> TE MAKEN OPDRACHT
Schrijf uit de tekst over de FFR/RFR-meting letterlijk het stuk over van "Bij een FFR-meting" tot en met "voor de FFR-meting.".

> AANGELEVERDE TEKST
───

Op de afdeling krijgt u meer uitleg over het onderzoek en behandeling. Ook vertellen we u hoe laat het onderzoek is. Op de afdeling krijgt u verdere uitleg over het onderzoek en eventuele behandeling. Ook vertellen we u hoe laat het onderzoek gaat plaatsvinden.
Voor het onderzoek krijgt u een infuus op de arm of op de rug van de hand. U krijgt medicijnen om te voorkomen dat er bloedklontjes ontstaan op of in de katheter. De cardioloog bekijkt of we de FFR/RFR- meting via de lies of de pols doen. Daarna brengen we u naar de katheterisatiekamer, een soort operatiekamer.
Eerst verdoven we de huid op de plek waar de katheter in de slagader gaat. Een katheter is een dun, soepel slangetje, buisje of draadje. De cardioloog brengt de katheter naar de kransslagaders van het hart. Aan de katheter zit een instrumentje die de doorbloeding in 1 van uw kransslagader(s) precies kan meten. De cardioloog meet hoe het bloed stroomt voor en na de vernauwing.
Bij een FFR-meting spuit de cardioloog de adenosine in via de katheter tijdens de meting. Het medicijn kan er voor zorgen dat uw hart sneller gaat kloppen. Of dat u bijvoorbeeld een onrustig gevoel krijgt of druk of pijn op de borst voelt. Deze klachten stoppen snel wanneer we stoppen met het geven van het medicijn voor de FFR-meting.
De FFR/RFR-meting duurt ongeveer 30 minuten tot 1 uur.
Als dotteren voor u de beste behandeling is, dan doen we die meestal meteen na het onderzoek. Een dotterbehandeling duurt ongeveer 1 uur.

───

> OVERGENOMEN MATERIAAL

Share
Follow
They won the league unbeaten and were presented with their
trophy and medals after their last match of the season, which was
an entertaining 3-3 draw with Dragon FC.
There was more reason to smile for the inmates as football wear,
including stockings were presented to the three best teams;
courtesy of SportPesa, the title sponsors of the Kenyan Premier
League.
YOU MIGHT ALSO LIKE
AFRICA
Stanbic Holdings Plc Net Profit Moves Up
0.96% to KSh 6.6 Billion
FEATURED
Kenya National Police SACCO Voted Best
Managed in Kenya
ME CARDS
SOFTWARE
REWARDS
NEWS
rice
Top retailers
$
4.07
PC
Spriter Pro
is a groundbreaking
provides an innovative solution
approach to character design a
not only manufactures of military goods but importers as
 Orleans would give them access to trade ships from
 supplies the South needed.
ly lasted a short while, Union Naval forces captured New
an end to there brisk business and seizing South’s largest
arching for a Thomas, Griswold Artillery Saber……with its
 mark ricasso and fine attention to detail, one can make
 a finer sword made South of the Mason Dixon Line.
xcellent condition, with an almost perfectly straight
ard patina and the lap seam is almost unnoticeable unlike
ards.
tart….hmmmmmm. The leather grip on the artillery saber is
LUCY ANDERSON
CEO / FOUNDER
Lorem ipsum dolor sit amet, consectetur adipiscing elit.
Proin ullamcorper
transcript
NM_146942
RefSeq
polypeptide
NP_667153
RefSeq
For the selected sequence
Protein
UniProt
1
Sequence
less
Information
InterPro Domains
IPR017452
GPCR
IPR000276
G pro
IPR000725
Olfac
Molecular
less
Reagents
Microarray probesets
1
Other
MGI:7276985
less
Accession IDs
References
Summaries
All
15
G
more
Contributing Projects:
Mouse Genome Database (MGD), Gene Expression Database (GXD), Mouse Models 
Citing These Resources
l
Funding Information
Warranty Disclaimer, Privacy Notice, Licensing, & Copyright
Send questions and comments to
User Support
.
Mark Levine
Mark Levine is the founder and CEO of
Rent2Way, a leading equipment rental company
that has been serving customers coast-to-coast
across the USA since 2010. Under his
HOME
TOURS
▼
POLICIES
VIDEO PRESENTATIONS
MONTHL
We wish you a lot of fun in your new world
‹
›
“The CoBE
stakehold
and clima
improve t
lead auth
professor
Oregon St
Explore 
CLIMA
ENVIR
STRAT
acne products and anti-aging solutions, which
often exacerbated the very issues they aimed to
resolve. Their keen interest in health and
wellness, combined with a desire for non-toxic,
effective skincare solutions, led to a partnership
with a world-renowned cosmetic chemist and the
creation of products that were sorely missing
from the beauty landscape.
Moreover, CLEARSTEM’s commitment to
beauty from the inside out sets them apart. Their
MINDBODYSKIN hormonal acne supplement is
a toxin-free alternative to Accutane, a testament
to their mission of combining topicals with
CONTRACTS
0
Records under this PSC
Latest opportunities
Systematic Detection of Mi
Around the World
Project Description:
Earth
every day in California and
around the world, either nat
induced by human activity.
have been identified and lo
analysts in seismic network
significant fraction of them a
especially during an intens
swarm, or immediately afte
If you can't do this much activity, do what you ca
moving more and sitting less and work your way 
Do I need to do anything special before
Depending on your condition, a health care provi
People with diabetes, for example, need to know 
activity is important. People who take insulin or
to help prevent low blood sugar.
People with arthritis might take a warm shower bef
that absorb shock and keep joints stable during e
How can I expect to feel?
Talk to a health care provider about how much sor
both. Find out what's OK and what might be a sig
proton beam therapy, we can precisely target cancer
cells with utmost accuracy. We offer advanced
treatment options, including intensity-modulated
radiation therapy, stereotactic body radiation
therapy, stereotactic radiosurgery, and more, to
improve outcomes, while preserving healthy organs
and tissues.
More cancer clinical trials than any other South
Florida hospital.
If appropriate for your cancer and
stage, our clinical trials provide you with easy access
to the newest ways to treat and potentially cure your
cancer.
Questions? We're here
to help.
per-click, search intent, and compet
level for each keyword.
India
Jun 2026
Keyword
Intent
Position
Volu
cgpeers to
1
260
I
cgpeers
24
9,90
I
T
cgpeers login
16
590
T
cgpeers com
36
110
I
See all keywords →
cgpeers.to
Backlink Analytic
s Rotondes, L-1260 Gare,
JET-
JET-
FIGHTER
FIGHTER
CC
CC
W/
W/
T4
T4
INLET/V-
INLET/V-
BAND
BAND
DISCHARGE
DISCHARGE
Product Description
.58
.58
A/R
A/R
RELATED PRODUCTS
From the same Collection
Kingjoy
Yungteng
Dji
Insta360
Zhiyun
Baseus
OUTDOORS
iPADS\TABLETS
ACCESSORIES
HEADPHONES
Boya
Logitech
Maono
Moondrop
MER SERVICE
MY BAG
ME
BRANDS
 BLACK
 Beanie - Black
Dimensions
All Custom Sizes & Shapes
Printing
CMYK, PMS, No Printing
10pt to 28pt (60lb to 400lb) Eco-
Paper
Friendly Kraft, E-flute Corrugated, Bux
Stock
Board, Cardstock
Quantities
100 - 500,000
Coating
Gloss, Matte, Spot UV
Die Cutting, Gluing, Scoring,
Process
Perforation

───

> ANTWOORD OP OPDRACHT
Bij een FFR-meting spuit de cardioloog de adenosine in via de katheter tijdens de meting. Het medicijn kan er voor zorgen dat uw hart sneller gaat kloppen. Of dat u bijvoorbeeld een onrustig gevoel krijgt of druk of pijn op de borst voelt. Deze klachten stoppen snel wanneer we stoppen met het geven van het medicijn voor de FFR-meting.